Governments, in particular [China](https://www.zdnet.com/article/china-is-now-blocking-all-encrypted-https-traffic-using-tls-1-3-and-esni/) and [Russia](https://www.zdnet.com/article/russia-wants-to-ban-the-use-of-secure-protocols-such-as-tls-1-3-doh-dot-esni/), have either already [started blocking](https://en.wikipedia.org/wiki/Server_Name_Indication#Encrypted_Client_Hello) it or expressed a desire to do so. Recently, Russia has [started blocking foreign websites](https://github.com/net4people/bbs/issues/108) that use the [HTTP/3](https://en.wikipedia.org/wiki/HTTP/3) standard. This is because the [QUIC](https://en.wikipedia.org/wiki/QUIC) protocol that is a part of HTTP/3 requires that `ClientHello` also be encrypted.
### OCSP(온라인 인증서 상태 프로토콜)
Another way your browser can disclose your browsing activities is with the [Online Certificate Status Protocol](https://en.wikipedia.org/wiki/Online_Certificate_Status_Protocol). When visiting an HTTPS website, the browser might check to see if the website's [certificate](https://en.wikipedia.org/wiki/Public_key_certificate) has been revoked. This is generally done through the HTTP protocol, meaning it is **not** encrypted.

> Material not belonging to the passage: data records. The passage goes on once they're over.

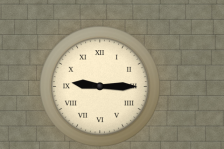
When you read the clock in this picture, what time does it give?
9:15
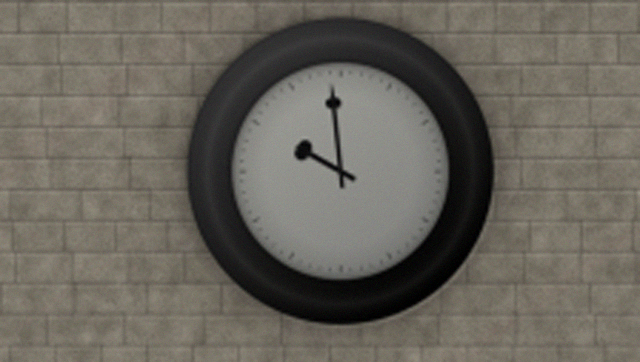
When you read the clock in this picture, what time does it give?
9:59
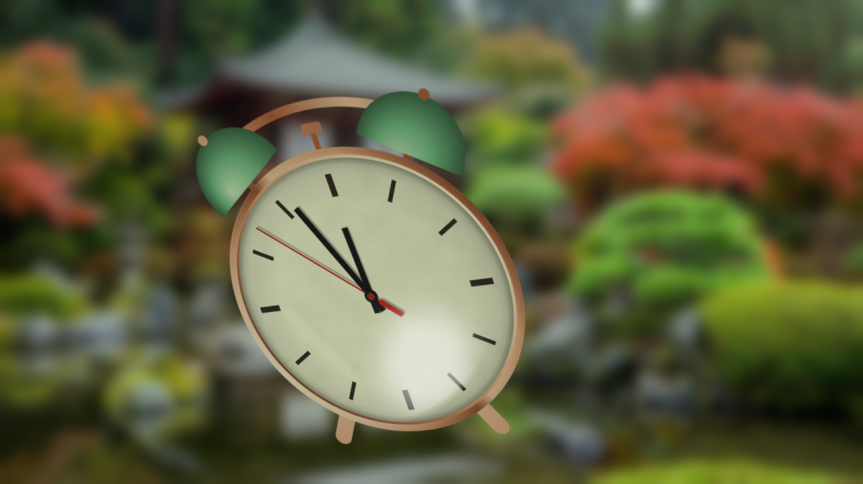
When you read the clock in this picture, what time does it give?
11:55:52
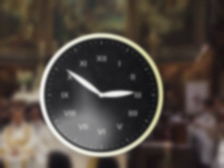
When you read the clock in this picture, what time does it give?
2:51
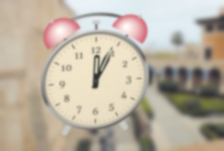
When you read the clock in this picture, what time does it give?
12:04
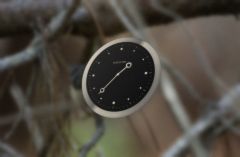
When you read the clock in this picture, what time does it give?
1:37
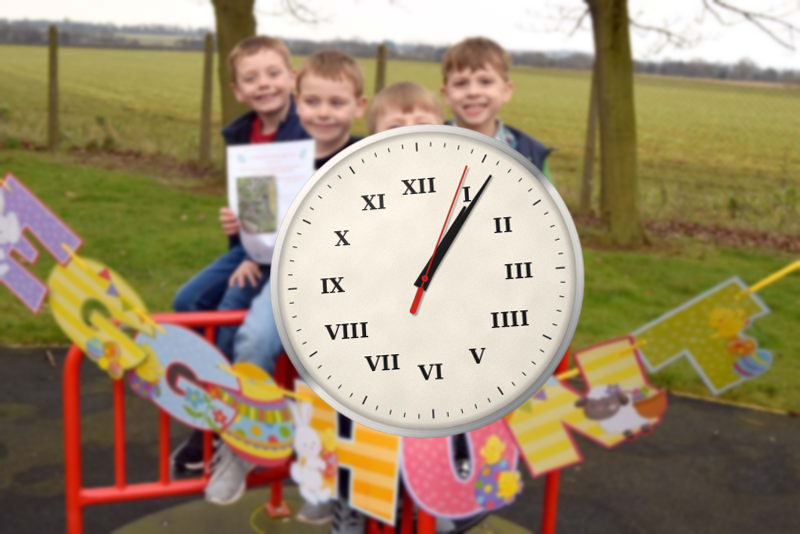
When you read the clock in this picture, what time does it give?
1:06:04
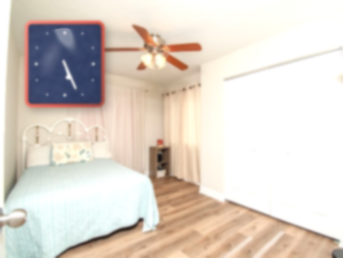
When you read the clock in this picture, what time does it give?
5:26
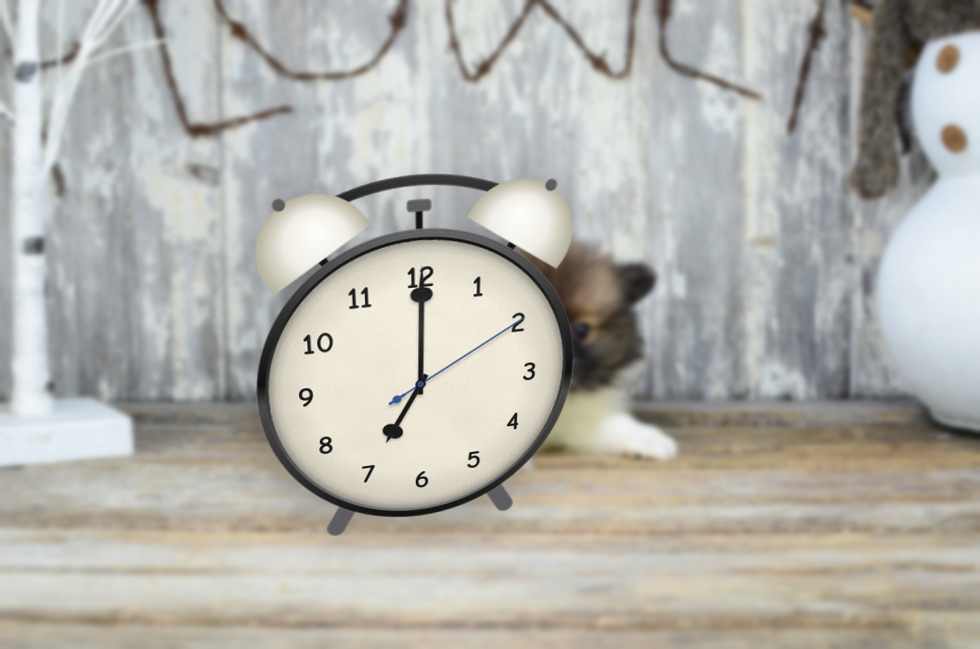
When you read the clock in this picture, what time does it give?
7:00:10
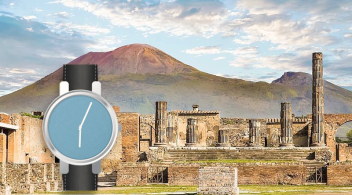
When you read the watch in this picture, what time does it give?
6:04
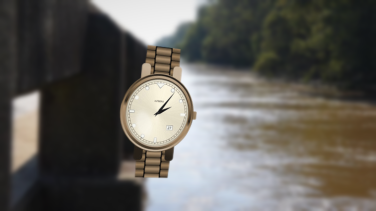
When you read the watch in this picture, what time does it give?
2:06
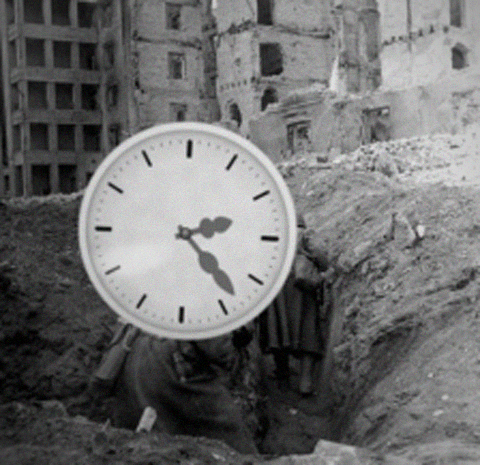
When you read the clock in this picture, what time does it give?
2:23
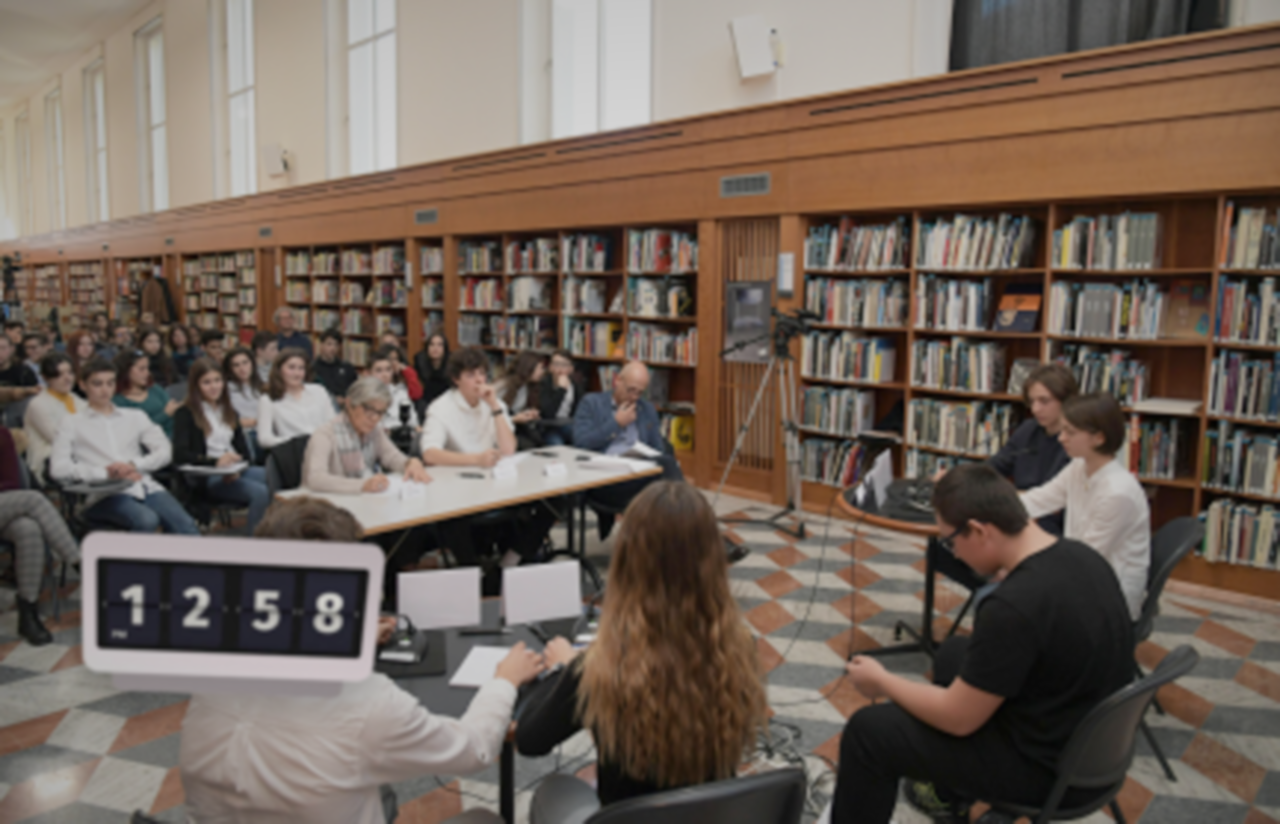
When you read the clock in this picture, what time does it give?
12:58
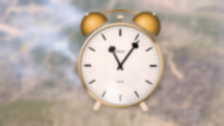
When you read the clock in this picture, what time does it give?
11:06
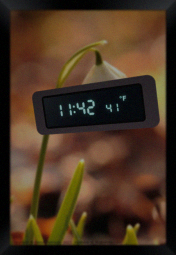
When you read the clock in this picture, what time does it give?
11:42
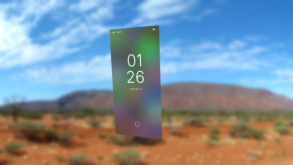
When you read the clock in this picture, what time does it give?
1:26
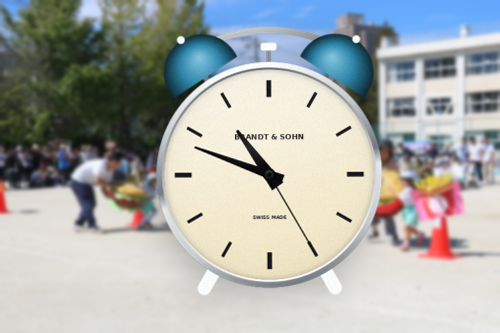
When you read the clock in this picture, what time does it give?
10:48:25
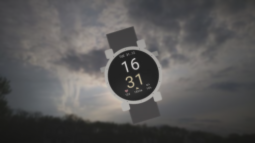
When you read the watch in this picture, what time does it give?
16:31
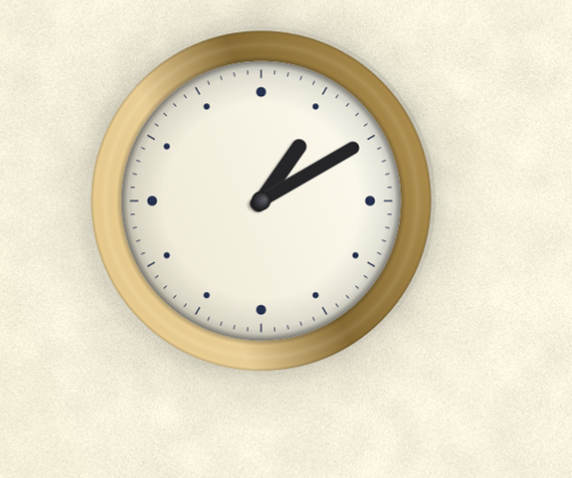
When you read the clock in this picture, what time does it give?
1:10
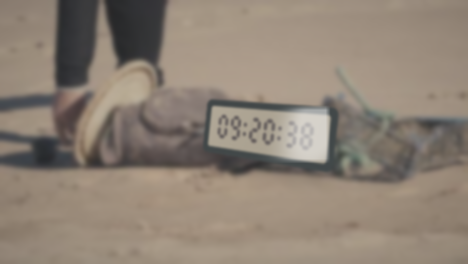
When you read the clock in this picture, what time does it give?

The OCSP request contains the certificate "[serial number](https://en.wikipedia.org/wiki/Public_key_certificate#Common_fields)", which is unique. It is sent to the "OCSP responder" in order to check its status.
We can simulate what a browser would do using the [`openssl`](https://en.wikipedia.org/wiki/OpenSSL) command.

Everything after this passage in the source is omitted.